* _Work request 1_:
Retype the section of the text on Warlpiri Sign Language that begins with the words containing "Language codes" and ends with "Aboriginal sign languages.".
* _Work request 2_:
Answer these questions using the text on Warlpiri Sign Language:
(a) What is the literal meaning of the name Rdaka-rdaka?
(b) How long can the mourning period for widows last?
(c) At which place are older women said to use Warlpiri Sign Language constantly?
* _Work request 3_:
Carry on writing the text about Warlpiri Sign Language from the point where it ends.

* _Text block_:
•••••

- Region: North Central Desert, Australia
- Native speakers: None
- Language family: Pama–Nyungan Ngumpin–YapaNgarrkicWarlpiriWarlpiri Sign Language; ; ; ;

Language codes
- ISO 639-3: –
- Glottolog: None

= Warlpiri Sign Language =

Australian Aboriginal sign language

Warlpiri Sign Language, also known as Rdaka-rdaka (lit. hand signs), is a sign language used by the Warlpiri, an Aboriginal community in the central desert region of Australia. It is one of the most elaborate, and certainly the most studied, of all Australian Aboriginal sign languages.

==Social context==
While many neighbouring language groups such as Arrernte and the Western Desert Language have auxiliary sign languages, Warlpiri Sign Language, along with Warumungu Sign Language, appears to be the most well developed and widely used — it is as complete a system of communication as spoken Warlpiri. This is possibly due to the tradition that widows should not speak during an extended mourning period which can last for months or even years; during this time they communicate solely by sign language.

In Warlpiri communities, widows also tend to live away from their families, with other widows or young single women. As a result, it is typical for Warlpiri women to have a better command of the sign language than men, and among older women at Yuendumu, Warlpiri Sign Language is in constant use, whether they are under a speech ban or not. However, all members of the community understand it, and may sign in situations where speech is undesirable, such as while hunting, in private communication, across distances, while ill, or for subjects that require a special reverence or respect. Many also use signs as an accompaniment to speech.

•••••

* _Data_:
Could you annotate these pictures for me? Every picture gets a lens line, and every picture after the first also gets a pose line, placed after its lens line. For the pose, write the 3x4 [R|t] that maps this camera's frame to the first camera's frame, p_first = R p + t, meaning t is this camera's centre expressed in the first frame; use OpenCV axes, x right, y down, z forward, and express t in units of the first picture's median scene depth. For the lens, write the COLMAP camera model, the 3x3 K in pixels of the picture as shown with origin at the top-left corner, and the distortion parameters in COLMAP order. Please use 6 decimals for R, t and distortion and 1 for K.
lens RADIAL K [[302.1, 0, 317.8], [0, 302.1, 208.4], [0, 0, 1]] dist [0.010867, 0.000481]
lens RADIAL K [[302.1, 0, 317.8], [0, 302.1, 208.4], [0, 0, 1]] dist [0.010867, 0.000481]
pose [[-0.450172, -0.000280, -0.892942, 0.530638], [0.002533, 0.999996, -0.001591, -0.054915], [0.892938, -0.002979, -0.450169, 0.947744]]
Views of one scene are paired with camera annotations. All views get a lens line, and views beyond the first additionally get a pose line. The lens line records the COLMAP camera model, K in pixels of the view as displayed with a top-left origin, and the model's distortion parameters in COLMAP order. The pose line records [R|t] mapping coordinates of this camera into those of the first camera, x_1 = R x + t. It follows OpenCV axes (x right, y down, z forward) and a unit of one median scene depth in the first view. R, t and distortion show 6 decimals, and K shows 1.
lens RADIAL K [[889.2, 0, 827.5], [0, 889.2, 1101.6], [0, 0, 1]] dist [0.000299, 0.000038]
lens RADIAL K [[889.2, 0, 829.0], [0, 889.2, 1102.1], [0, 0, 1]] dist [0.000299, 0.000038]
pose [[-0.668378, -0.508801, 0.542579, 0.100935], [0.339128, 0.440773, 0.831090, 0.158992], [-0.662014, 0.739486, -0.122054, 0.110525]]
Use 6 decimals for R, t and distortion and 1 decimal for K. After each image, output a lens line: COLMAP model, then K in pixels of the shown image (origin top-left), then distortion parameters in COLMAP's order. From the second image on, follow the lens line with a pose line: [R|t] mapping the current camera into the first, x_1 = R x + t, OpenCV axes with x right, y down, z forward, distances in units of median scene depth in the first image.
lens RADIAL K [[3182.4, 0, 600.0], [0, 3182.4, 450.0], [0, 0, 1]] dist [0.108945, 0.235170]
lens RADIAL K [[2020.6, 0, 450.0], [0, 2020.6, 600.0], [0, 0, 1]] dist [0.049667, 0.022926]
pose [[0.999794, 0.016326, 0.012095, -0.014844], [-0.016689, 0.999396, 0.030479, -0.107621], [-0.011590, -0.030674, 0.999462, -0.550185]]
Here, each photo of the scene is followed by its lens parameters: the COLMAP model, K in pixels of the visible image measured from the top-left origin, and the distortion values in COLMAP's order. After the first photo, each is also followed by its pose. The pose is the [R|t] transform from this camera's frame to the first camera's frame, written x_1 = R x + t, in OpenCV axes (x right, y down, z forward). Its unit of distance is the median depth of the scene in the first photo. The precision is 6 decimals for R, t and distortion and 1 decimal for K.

•••••

* _Output 1_:
Language codes
- ISO 639-3: –
- Glottolog: None

= Warlpiri Sign Language =

Australian Aboriginal sign language

Warlpiri Sign Language, also known as Rdaka-rdaka (lit. hand signs), is a sign language used by the Warlpiri, an Aboriginal community in the central desert region of Australia. It is one of the most elaborate, and certainly the most studied, of all Australian Aboriginal sign languages.

* _Output 2_:
(a) Hand signs.
(b) Months or even years.
(c) Yuendumu.

* _Output 3_:
==Linguistics==
British linguist Adam Kendon (1988) argues that Warlpiri Sign Language is best understood as a manual representation of the spoken Warlpiri language (a manually coded language), rather than as a separate language; individual signs represent morphemes from spoken Warlpiri, which are expressed in the same word order as the oral language. However, "markers of case relations, tense, and cliticised pronouns are not signed." Some spatial grammatical features are present which do not exist in spoken Warlpiri, though spoken Warlpiri incorporates directionals in its verbs, and in such cases sign corresponds to speech.